Book by Book: Notes on Reading and Life
Author:Michael Dirda [Dirda, Michael]
Language: eng
Format: epub
ISBN: 9781429900287
Publisher: Henry Holt and Company
Published: 2007-03-31T16:00:00+00:00
* * *
SIX
LIVING IN THE WORLD
I assure you, doctor, it is a relatively simple matter for a weathered charlatan like myself to keep up interest in so small a carnival as this. —FRIEDRICH NIETZSCHE
TAKING THINGS LIGHTLY
According to the seventeenth-century divine Thomas Fuller, “We are born crying, live complaining, and die disappointed.” [n other words, life is real! life is earnest! Philosophers and moral essayists, tragic dramatists and unhappy poets all agree about this. As a consequence, the tone of most reflections on this world tends toward the meditative, melancholy, and disenchanted. Woe, woe, and more woe— it’s downhill all the way, the paths of glory lead but to the grave, and stoic endurance would seem the best we can aim for. “If a man has learnt to think,” says Tolstoy, “no matter what he may think about, he is always thinking of his own death.”
And yet. “Unmitigated seriousness is always out of place in human affairs,” counsels the philosopher George Santayana, adding, “Let not the unwary reader think me flippant for saying so; it was Plato, in his solemn old age, who said it.” Certainly if there is any worldly talent worth cultivating, it’s a sense of humor* To possess a cheerful outlook may be the greatest gift of the gods, the distant second best being a taste for irony. Such temperaments allow one to step back from painful situations and view them with a little detachment. Why else do we live, concluded Jane Austen, but “to make sport for our neighbours and laugh at them in return”? To the genial-spirited anything that happens can be shrugged off as yet another part of “life’s rich pageant.”

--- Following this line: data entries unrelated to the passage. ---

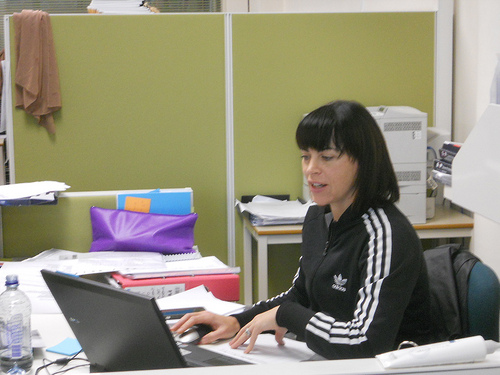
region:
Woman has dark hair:
[298, 99, 400, 217]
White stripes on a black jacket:
[304, 205, 393, 347]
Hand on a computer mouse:
[364, 99, 431, 241]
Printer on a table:
[298, 104, 430, 243]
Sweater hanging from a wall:
[7, 6, 64, 138]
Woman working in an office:
[10, 3, 490, 369]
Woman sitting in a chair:
[281, 95, 496, 348]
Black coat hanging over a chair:
[420, 235, 497, 338]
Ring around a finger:
[238, 317, 258, 344]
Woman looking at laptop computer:
[39, 97, 446, 363]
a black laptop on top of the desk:
[40, 268, 256, 372]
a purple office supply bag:
[88, 205, 198, 251]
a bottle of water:
[0, 274, 33, 374]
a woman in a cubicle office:
[1, 1, 498, 373]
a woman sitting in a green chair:
[170, 98, 498, 361]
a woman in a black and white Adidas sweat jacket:
[170, 98, 432, 361]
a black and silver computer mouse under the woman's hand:
[171, 312, 228, 344]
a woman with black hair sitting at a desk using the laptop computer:
[39, 99, 433, 371]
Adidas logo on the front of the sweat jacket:
[331, 274, 348, 292]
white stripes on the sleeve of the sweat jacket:
[305, 209, 395, 346]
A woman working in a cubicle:
[42, 59, 497, 374]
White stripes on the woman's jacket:
[355, 210, 420, 348]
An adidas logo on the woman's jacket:
[322, 269, 354, 294]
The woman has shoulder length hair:
[286, 95, 411, 210]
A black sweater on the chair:
[416, 235, 491, 338]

But how can one acquire such an upbeat attitude? In the same way we acquire all our habits—through practice. Psychologist William James discovered that if one pretended to be happy, this “going through the motions” would by itself lead to an improved mood. In other words: Act as you would like to be. It pays to picture the sort of character you present to the world. Do you want to be regarded as a whiner, a self-pitying hypochondriac, a man without backbone, a woman without pride? We all admire those who can control themselves, who—to use cliches—look on the bright side or possess a sunny disposition. The world, it’s said, may be a tragedy for those who feel, but it can be a comedy, or at least a comedy of errors, for those who think.
“The most effective weapon of any man is to have reduced his share of histrionics to a minimum.” This was the watchword of Andre Malraux, the French novelist, adventurer, art historian, politician. Malraux believed in maturity, in being a grown-up. While our natural tendency may be to exaggerate our sorrows and fears, things often don’t turn out as badly as expected. Nevertheless, we all tend to get caught up in emotional situations, carried away by our own sense of personal melodrama. In short, we overreact, indeed overact, performing for an audience, whether real or imagined.